Romy and Leury profile as utility and super-utility types off the bench. Also Biggio can play outfield if needed.
Outfield: Joc Pederson, Luis Robert, Cody Bellinger, Gavin Sheets, Eloy Jimenez
The fourth outfielder for defensive purposes is probably Leury. Sheets is the forgotten man here given the left-handed outfielders I’ve acquired. He’s most likely backing up Vaughn (and starting for Vaughn when Triston McKenzie is pitching).
Eloy’s permanent DH but since he wants to be considered an outfielder, I put him here.
Starting Pitching: Dylan Cease, Lucas Giolito, Kodai Senga, Lance Lynn, Ryan Pepiot
Senga and Pepiot are wildcards, Lynn is an innings-eater, and Giolito falls somewhere in the middle. We also got Cease spreading the good word of disc golf and striking dudes out.
Bullpen: Kendall Graveman, Aaron Bummer, Jalen Beeks, AJ Puk, Nick Martinez, Reynaldo Lopez, Jimmy Lambert, Davis Martin
Our opening day closer is a different, but worse failed A’s starter than our prior one.

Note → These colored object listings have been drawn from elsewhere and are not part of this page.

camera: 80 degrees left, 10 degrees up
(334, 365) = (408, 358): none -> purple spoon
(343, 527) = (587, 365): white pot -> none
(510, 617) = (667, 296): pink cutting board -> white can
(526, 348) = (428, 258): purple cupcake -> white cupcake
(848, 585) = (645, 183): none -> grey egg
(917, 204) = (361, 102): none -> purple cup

Bummer will hopefully be deployed exclusively with a clean inning since I’m sick of every inherited runner scoring. Lopez, Puk and (to a lesser extent) Lambert can pitch whenever.

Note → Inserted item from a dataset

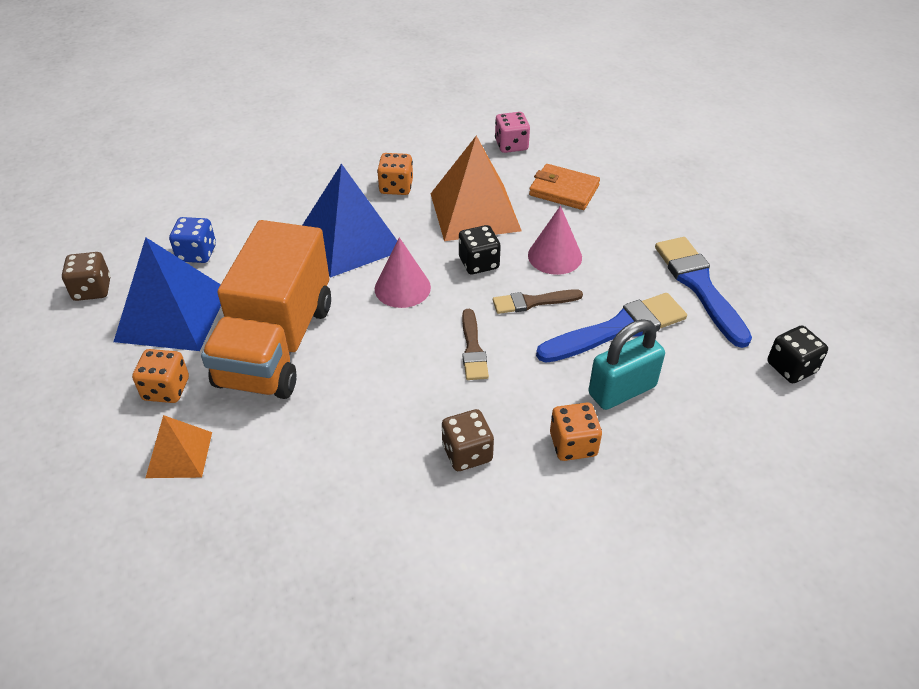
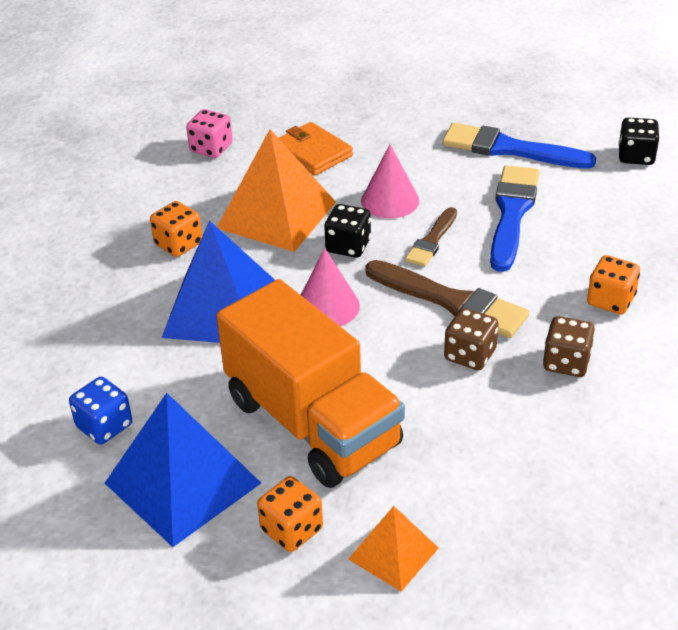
camera: 50 degrees left, 5 degrees down
(92, 290) = (63, 535): brown dice -> brown dice (470, 355)
(473, 349) = (451, 301): brown brush -> brown brush, size x1.72
(564, 190) = (312, 153): orange wallet -> orange wallet turned 75 degrees clockwise
(622, 390) = (579, 246): turquoise padlock -> none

Martin & Martinez are ready and able to throw multiple innings in a day and probably 120 innings per year. Beeks operates somewhere between the Martin/Martinez and Lopez/Puk types.

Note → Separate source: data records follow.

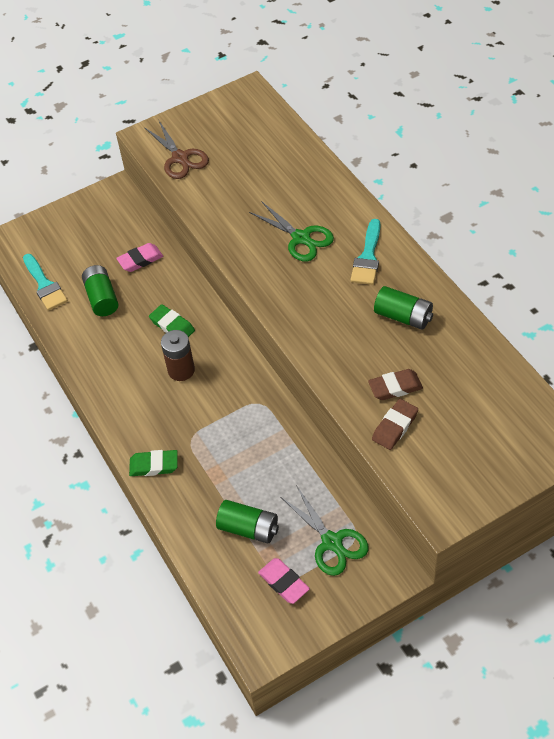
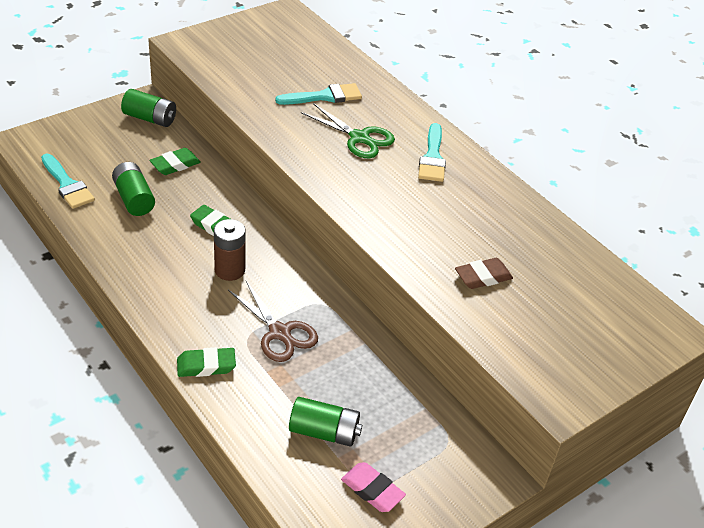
camera: 15 degrees left, 10 degrees down
(140, 260) = (175, 165): pink eraser -> green eraser
(180, 158) = (221, 63): brown scissors -> brown scissors (280, 333)
(274, 192) = (324, 96): none -> turquoise brush
(332, 542) = (422, 446): green scissors -> none
(395, 427) = (489, 315): brown eraser -> none
(403, 316) = (479, 211): green battery -> green battery (150, 118)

Salary: ~180 mil including dead money
I went into this plan assuming the budget would be lower than 190 based on everything I was hearing from the Sox Machine podcasts. So when I saw the budget was 190, the only real change I wanted to make was trying to work Trea Turner onto the roster but its seemingly impossible unless you have a contract that pays him like 8 mil in the first year and followed by 60 mil per year for 3 years before getting into his real value range.
Nonetheless, this is a deeper (but less high-ceiling) team. Colas is waiting in the wings. Crochet should come back at some point, maybe as their closer. They also have a glut of high-minors middle infielders and some newly acquired high minors starting pitching prospects.
Rick Hahn's not going to do any of this.